Беги, Люба, беги!
Шрифт:
— Коля, — чистосердечно соврала я, — это тебе. Сувенир из Германии.
К счастью, сосед не стал от подарка отказываться, иначе хорошей истерики мне было бы не миновать. Взяв коробку, он просто кивнул:
— Спасибо!
— Спасибо тебе... — прошептала я и, выйдя на лестничную клетку, позвонила к Мытариным.
Дверь открыл Валера.
— Люба! Привет! А Маринка говорила, что ты завтра вернешься! Ну, как заграница?
— Чахнет, — улыбнулась я.
— А, тебе ключи нужны. — спохватился
Он убежал в комнату и через секунду вернулся со связкой.
– Они?
— Они! — кивнула я.
– А это вам привет от буржуев! — вручила сувенир и распрощалась.
Войти в свой дом оказалось намного легче, чем я ожидала. В прихожей на полочке у зеркала лежала чужая расческа да какие-то блестящие побрякушки. Я заглянула в спальню. Никого. На кровати ярко-красный пеньюар с немыслимым количеством кружев. На столе в кухне две грязные чашки и пепельница, полная окурков . В странном холодном оцепенении я бродила по квартире, пока не добралась до гостиной. На спинку кресла был небрежно брошен мой махровый халат.
— Да что же это такое, в конце концов!!! — раненым носорогом взревела я, кидаясь к креслу. — Своих вещей ей мало?!

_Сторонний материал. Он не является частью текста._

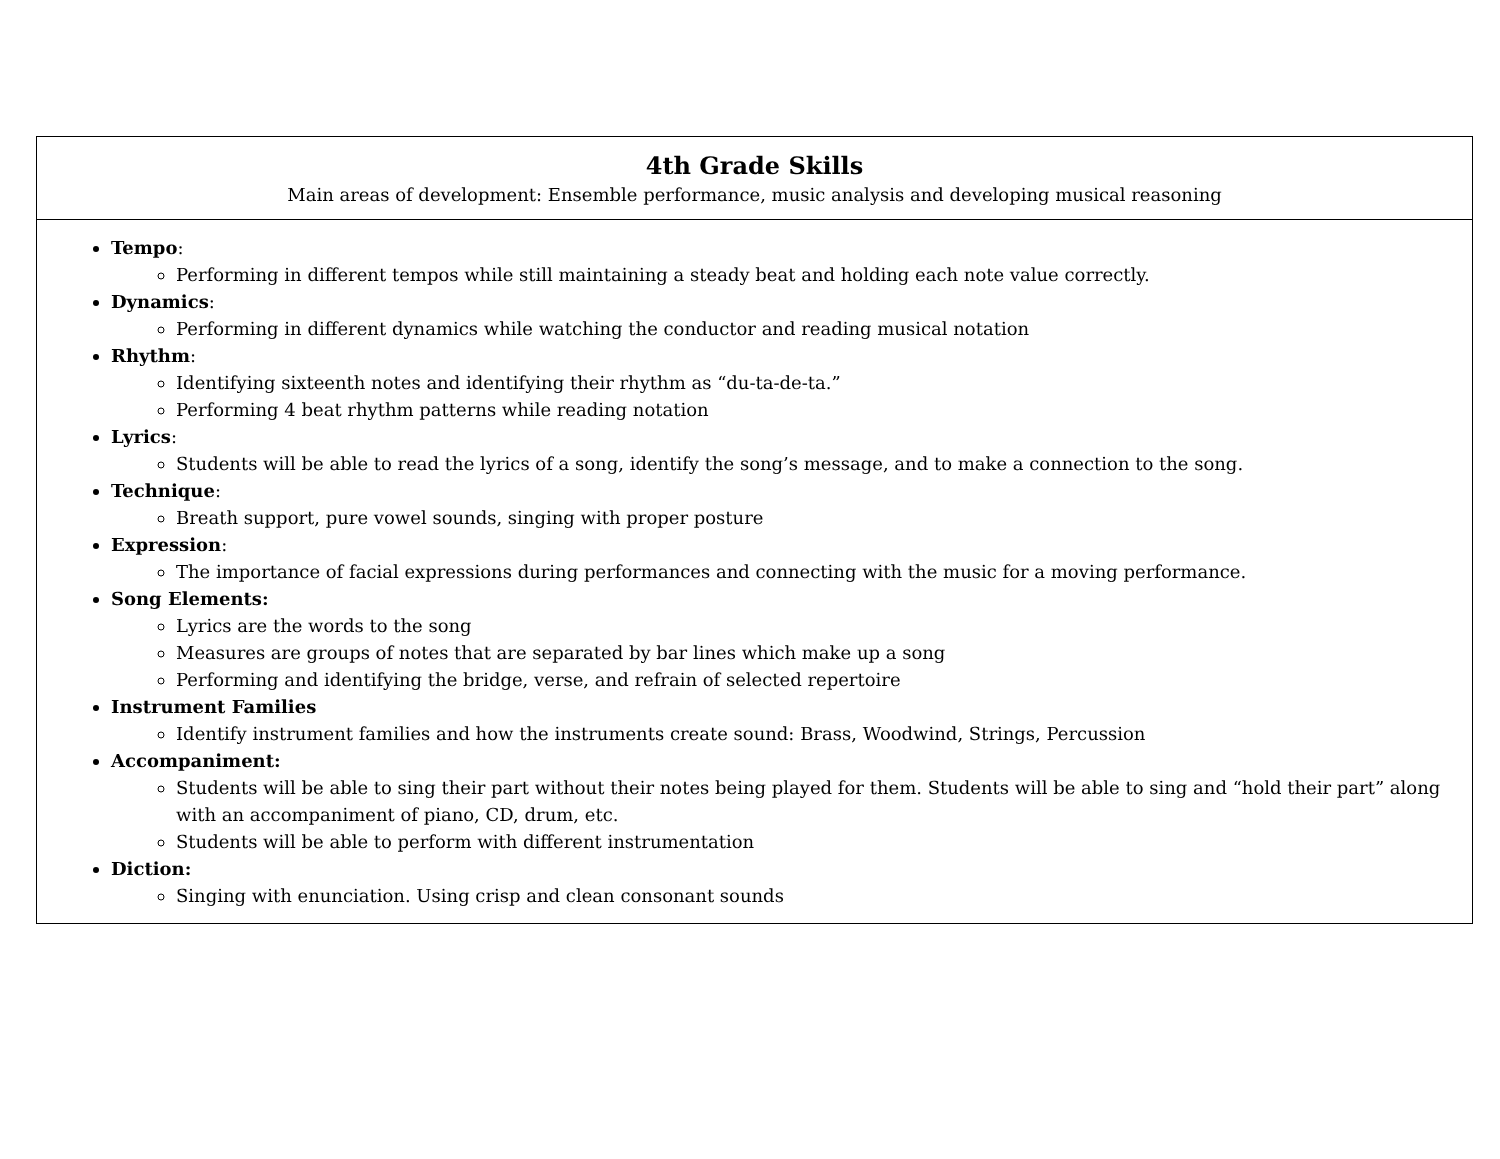| 4th Grade Skills Main areas of development: Ensemble performance, music analysis and developing musical reasoning |
| Tempo : Performing in different tempos while still maintaining a steady beat and holding each note value correctly. Dynamics : Performing in different dynamics while watching the conductor and reading musical notation Rhythm : Identifying sixteenth notes and identifying their rhythm as “du-ta-de-ta.” Performing 4 beat rhythm patterns while reading notation Lyrics : Students will be able to read the lyrics of a song, identify the song’s message, and to make a connection to the song. Technique : Breath support, pure vowel sounds, singing with proper posture Expression : The importance of facial expressions during performances and connecting with the music for a moving performance. Song Elements: Lyrics are the words to the song Measures are groups of notes that are separated by bar lines which make up a song Performing and identifying the bridge, verse, and refrain of selected repertoire Instrument Families Identify instrument families and how the instruments create sound: Brass, Woodwind, Strings, Percussion Accompaniment: Students will be able to sing their part without their notes being played for them. Students will be able to sing and “hold their part” along with an accompaniment of piano, CD, drum, etc. Students will be able to perform with different instrumentation Diction: Singing with enunciation. Using crisp and clean consonant sounds |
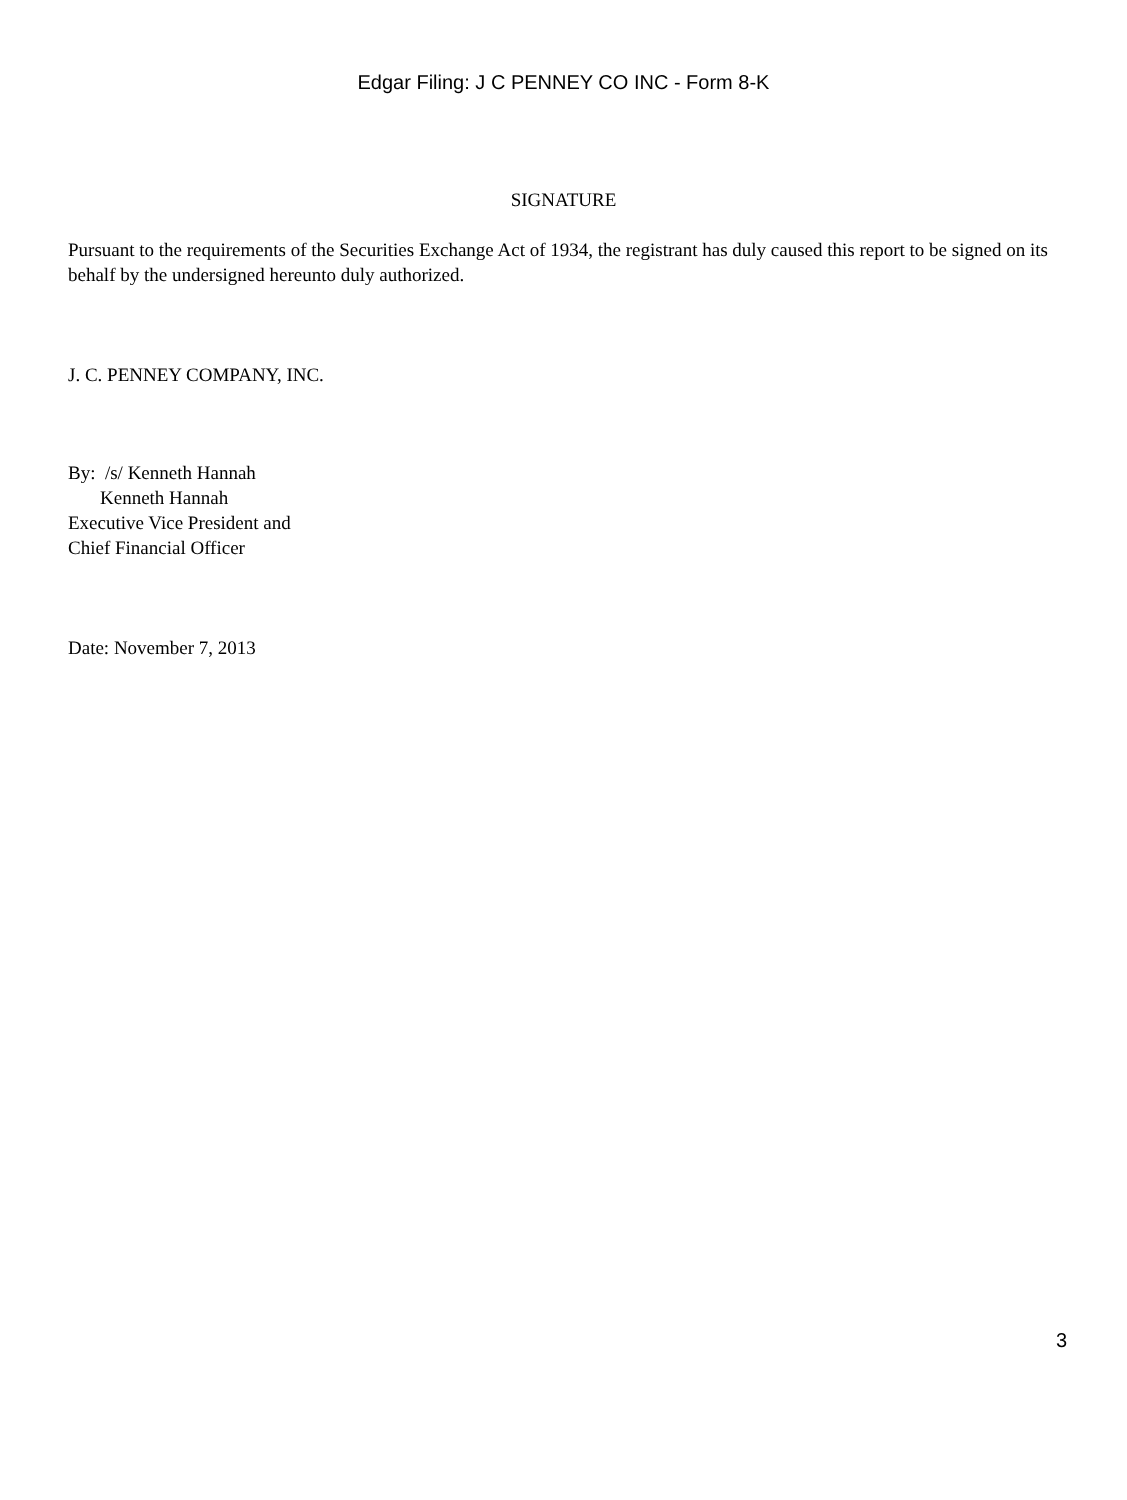Edgar Filing: J C PENNEY CO INC - Form 8-K
SIGNATURE
Pursuant to the requirements of the Securities Exchange Act of 1934, the registrant has duly caused this report to be signed on its behalf by the undersigned hereunto duly authorized.
J. C. PENNEY COMPANY, INC.
By: /s/ Kenneth Hannah
Kenneth Hannah
Executive Vice President and
Chief Financial Officer
Date: November 7, 2013
3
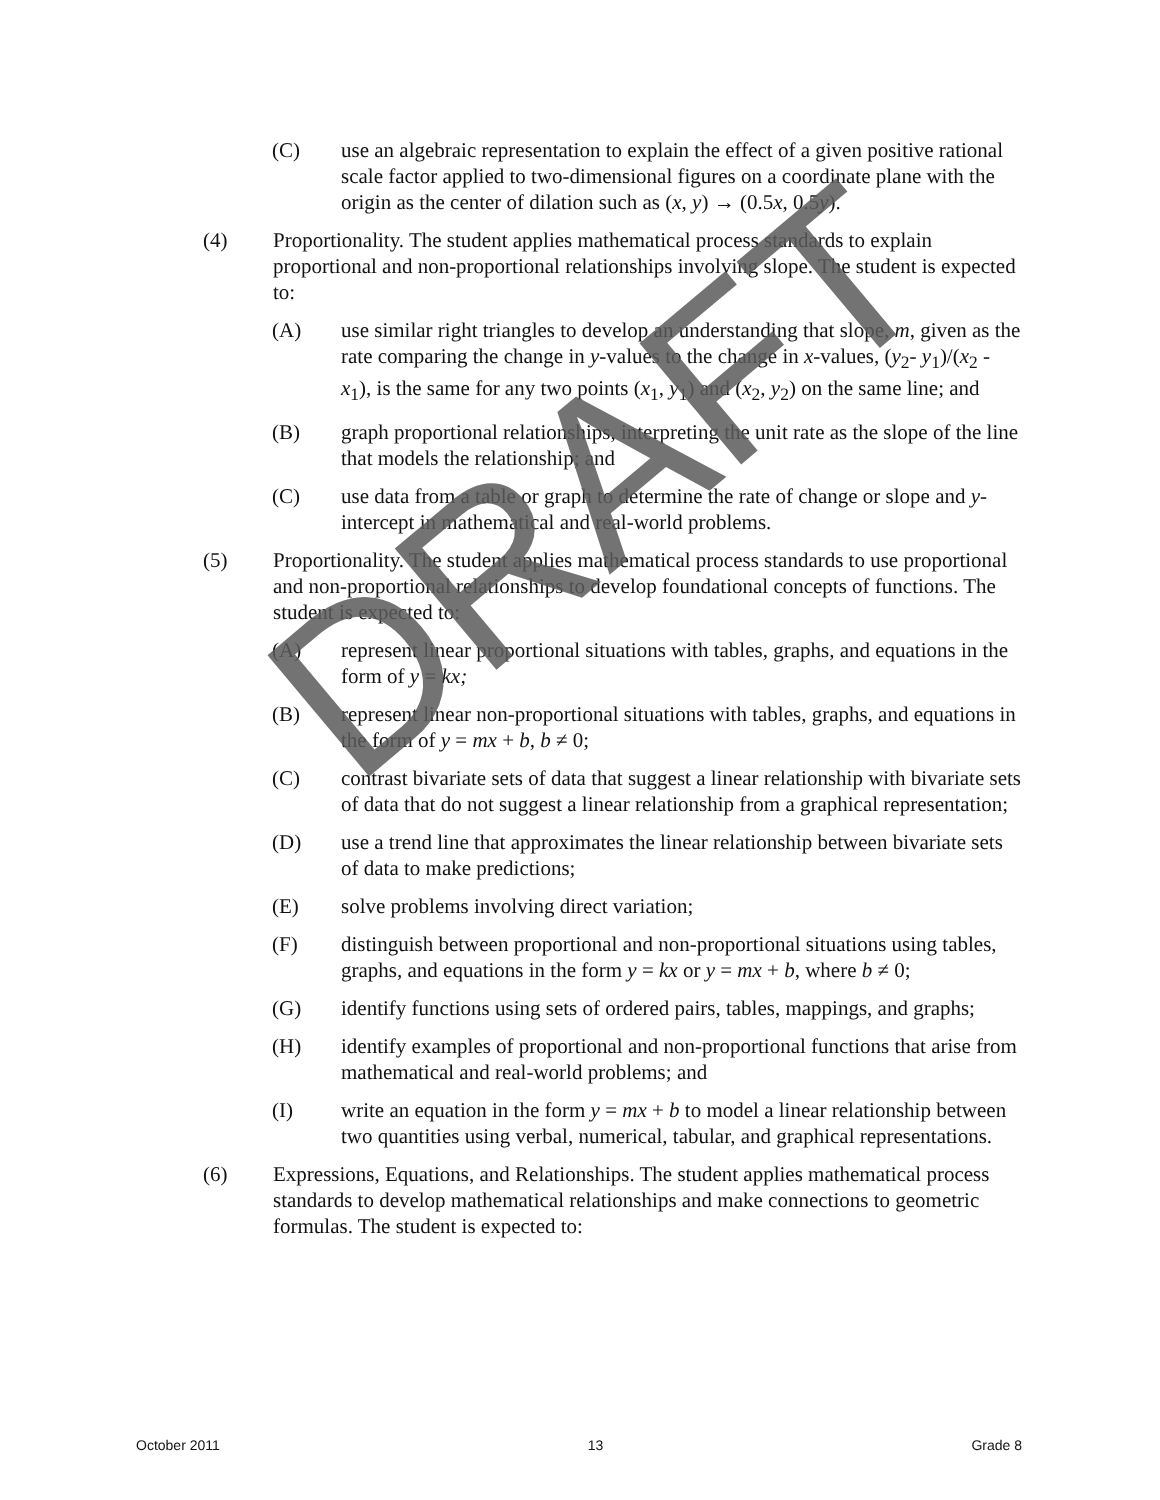(C) use an algebraic representation to explain the effect of a given positive rational scale factor applied to two-dimensional figures on a coordinate plane with the origin as the center of dilation such as (x, y) → (0.5x, 0.5y).
(4) Proportionality. The student applies mathematical process standards to explain proportional and non-proportional relationships involving slope. The student is expected to:
(A) use similar right triangles to develop an understanding that slope, m, given as the rate comparing the change in y-values to the change in x-values, (y<sub>2</sub>- y<sub>1</sub>)/(x<sub>2</sub> - x<sub>1</sub>), is the same for any two points (x<sub>1</sub>, y<sub>1</sub>) and (x<sub>2</sub>, y<sub>2</sub>) on the same line; and
(B) graph proportional relationships, interpreting the unit rate as the slope of the line that models the relationship; and
(C) use data from a table or graph to determine the rate of change or slope and y-intercept in mathematical and real-world problems.
(5) Proportionality. The student applies mathematical process standards to use proportional and non-proportional relationships to develop foundational concepts of functions. The student is expected to:
(A) represent linear proportional situations with tables, graphs, and equations in the form of y = kx;
(B) represent linear non-proportional situations with tables, graphs, and equations in the form of y = mx + b, b ≠ 0;
(C) contrast bivariate sets of data that suggest a linear relationship with bivariate sets of data that do not suggest a linear relationship from a graphical representation;
(D) use a trend line that approximates the linear relationship between bivariate sets of data to make predictions;
(E) solve problems involving direct variation;
(F) distinguish between proportional and non-proportional situations using tables, graphs, and equations in the form y = kx or y = mx + b, where b ≠ 0;
(G) identify functions using sets of ordered pairs, tables, mappings, and graphs;
(H) identify examples of proportional and non-proportional functions that arise from mathematical and real-world problems; and
(I) write an equation in the form y = mx + b to model a linear relationship between two quantities using verbal, numerical, tabular, and graphical representations.
(6) Expressions, Equations, and Relationships. The student applies mathematical process standards to develop mathematical relationships and make connections to geometric formulas. The student is expected to:
DRAFT
October 2011 13 Grade 8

В меня словно бес вселился. Я рвала и метала, смерчем носясь по квартире, срывая постельное белье и хватая попадающиеся под руку вещи дивы. Собрав куль, кинула сверху свой халат, грязные чашки с кухни, пепельницу, кое-как связала и спустилась вниз. Выйдя из подъезда, направилась к ближайшему мусорному баку, размахнулась и запульнула туда сверток. Отряхнула ладони и свирепо огляделась вокруг. Сидящие на лавочке бабульки наблюдали за мной в изумлении.
— Здравствуйте! — гавкнула я, и они испуганно затрясли в ответ седыми головами.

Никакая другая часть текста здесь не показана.